We rented a chalet near Malin for two weeks, and the children saw, for the first time, magnificent stretches of fine sand backed by high dunes down which they could toboggan. Towering Atlantic rollers broke relentlessly on Lagg strand, where their kite flew higher than ever before, and when the wind was chill, they could bathe in warm rock pools near the foot of the cliffs, from the top of which the view extended over Doagh Island and its ruined castle, towards Errigal and Muckish, and the promontories of Dunaff, Fanad and Horn Head, to the Rosses and Aranmore; Glashedy Island stood like a little cake near the mouth of Trawbreega Bay. The girls, who could just remember their year in the
US
, were impressed when told that only the Atlantic ocean divided them from Boston.

In one of my more insane fantasies I asked Johnnie McLaughlin, who owned the hotel in Malin, if he thought Glashedy could be bought; ever the optimist, he promised to look into it. But with his help, and that of Matt Doherty who owned the general store, we did buy two plots of land, one overlooking the harbour at Glengad on Lough Foyle, the other at Ineuran Bay near Malin Head. I went to great lengths to obtain planning approval from Lifford, eventually getting it for a one-storey house at Glengad, and for Ineuran ‘a structure of outstanding architectural merit with concessions to local tradition'. The former we sold to a solicitor whose wife had been born on Inishowen; the second I still own, but outline permission has long expired, and it would take a genius such as Frank Lloyd Wright, plus huge capital investment, to do credit to this site, which is little more than a rock pocket with a stupendous view. Some day one of our descendents may pitch a tent or caravan there, or more likely have a picnic and reflect on Grannie's many impulsive purchases.
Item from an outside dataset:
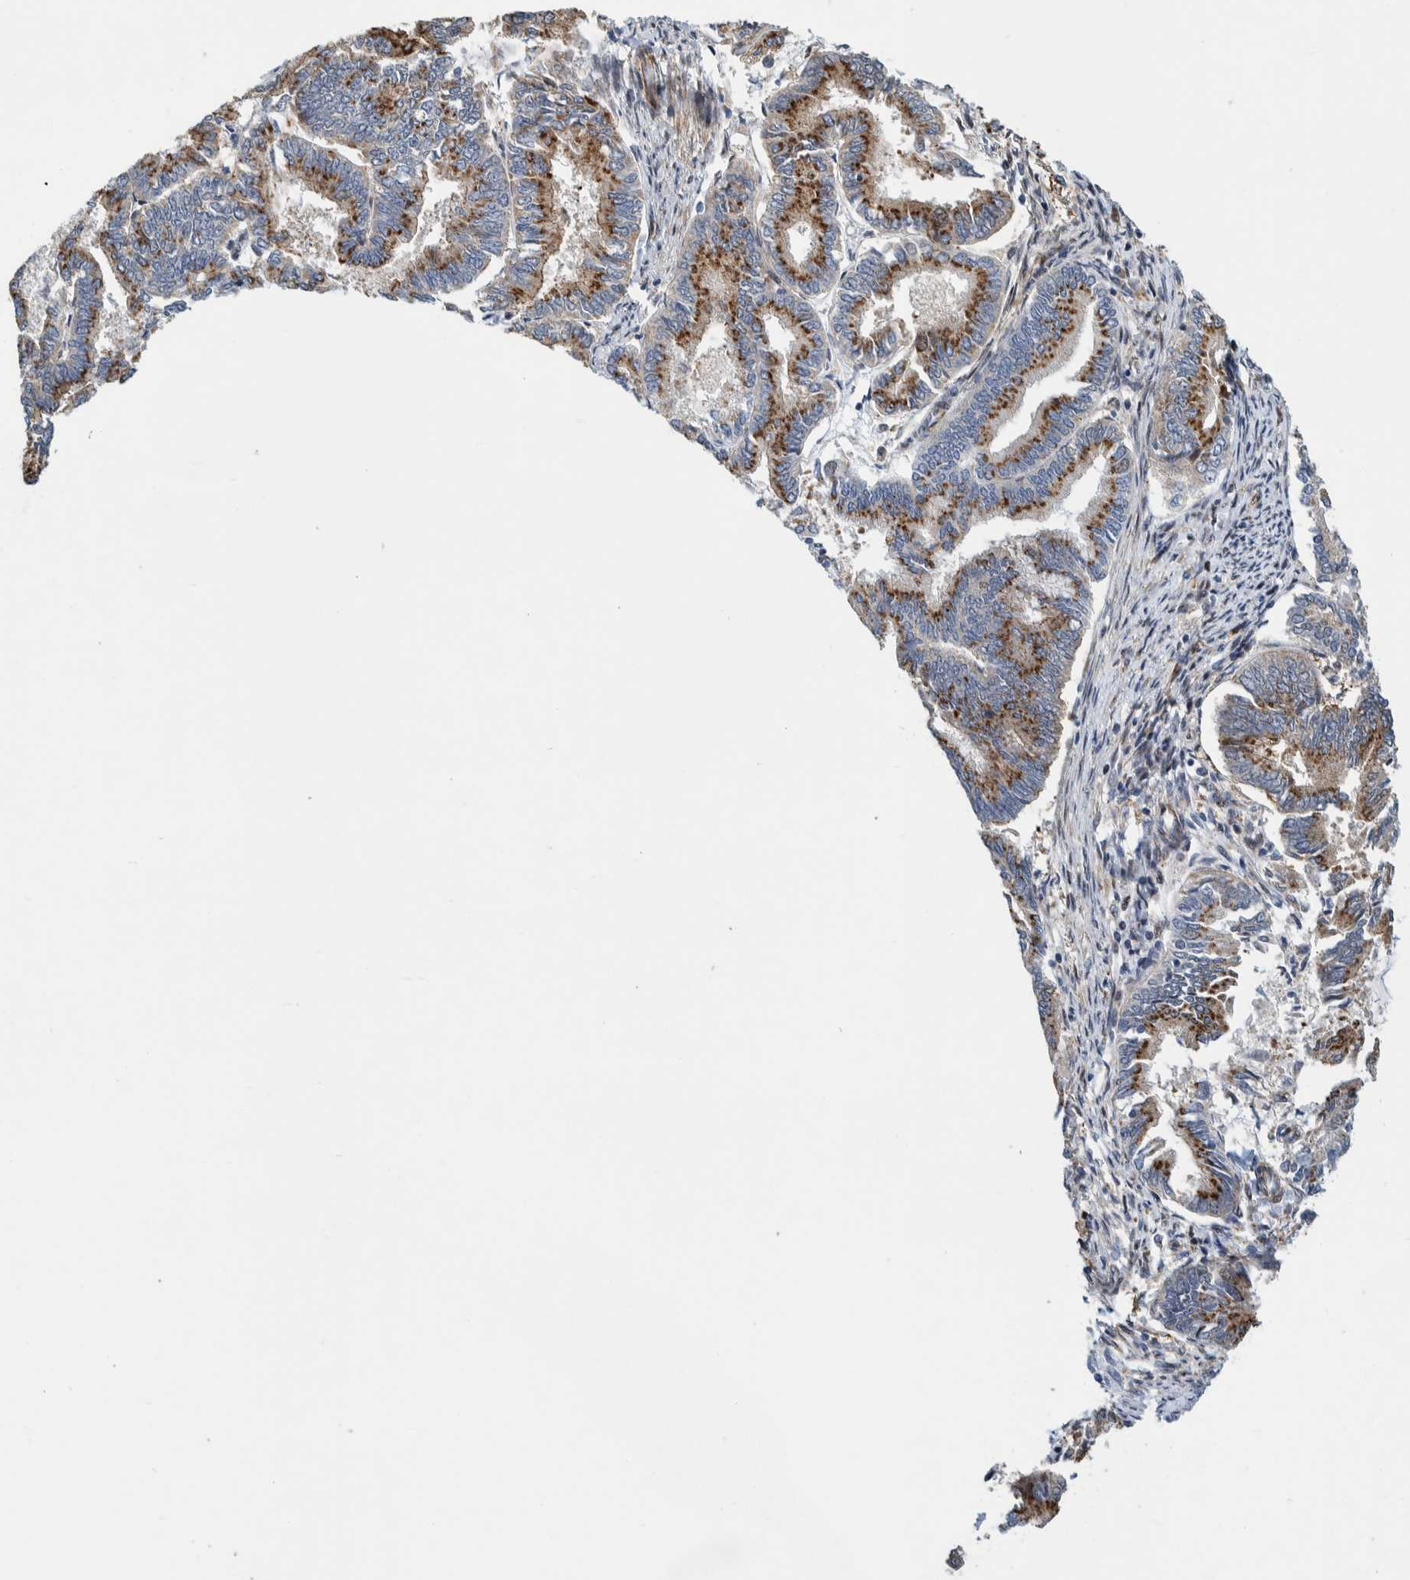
{"staining": {"intensity": "moderate", "quantity": ">75%", "location": "cytoplasmic/membranous"}, "tissue": "endometrial cancer", "cell_type": "Tumor cells", "image_type": "cancer", "snomed": [{"axis": "morphology", "description": "Adenocarcinoma, NOS"}, {"axis": "topography", "description": "Endometrium"}], "caption": "DAB (3,3'-diaminobenzidine) immunohistochemical staining of adenocarcinoma (endometrial) shows moderate cytoplasmic/membranous protein expression in about >75% of tumor cells. The protein is shown in brown color, while the nuclei are stained blue.", "gene": "CCDC57", "patient": {"sex": "female", "age": 86}}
Fergus took the children to visit his mother in Comber, County Down. She had survived a severe stroke some fifteen years earlier and was, he said, a sadly diminished version of the woman she once was. She still wrote a daily diary and regularly attended her church, but was in many ways childish, with an embarrassing tendency to play any piano that came into orbit. His sister, Elsie, a radiographer, devoted her life to her, ensuring that the old woman got such good care that she lived long enough to get a telegram from the queen, and a visit from Rinty Monaghan, the flyweight boxer, with whom she was photographed. Also living in the inharmoniously extended eighteenth-century farmhouse, were a much older brother, his young wife and only child, and another reclusive bachelor brother, Eric, who was a gifted artist. The children loved these visits, returning late in the evening covered in straw and dust, having spent much time messing around in the hayshed. To say the farm was running down was an understatement – it had long run down, and any income came from renting out many of the fertile acres that surrounded it. By all accounts, Fergus's father had been a reflective man, more interested in reading than in tilling the land: his life had been shattered by the death of their eldest son, Jack, from
TB
while at an agricultural college in County Tyrone in the late twenties. He felt that negligence had been involved and diagnosis delayed. The family had suffered during the depression from 1929 to the mid-thirties, and after the war, when many subsidies were available to farmers, he had not taken advantage of them. In consequence, the long rocky lane from the main road remains untarred to this day.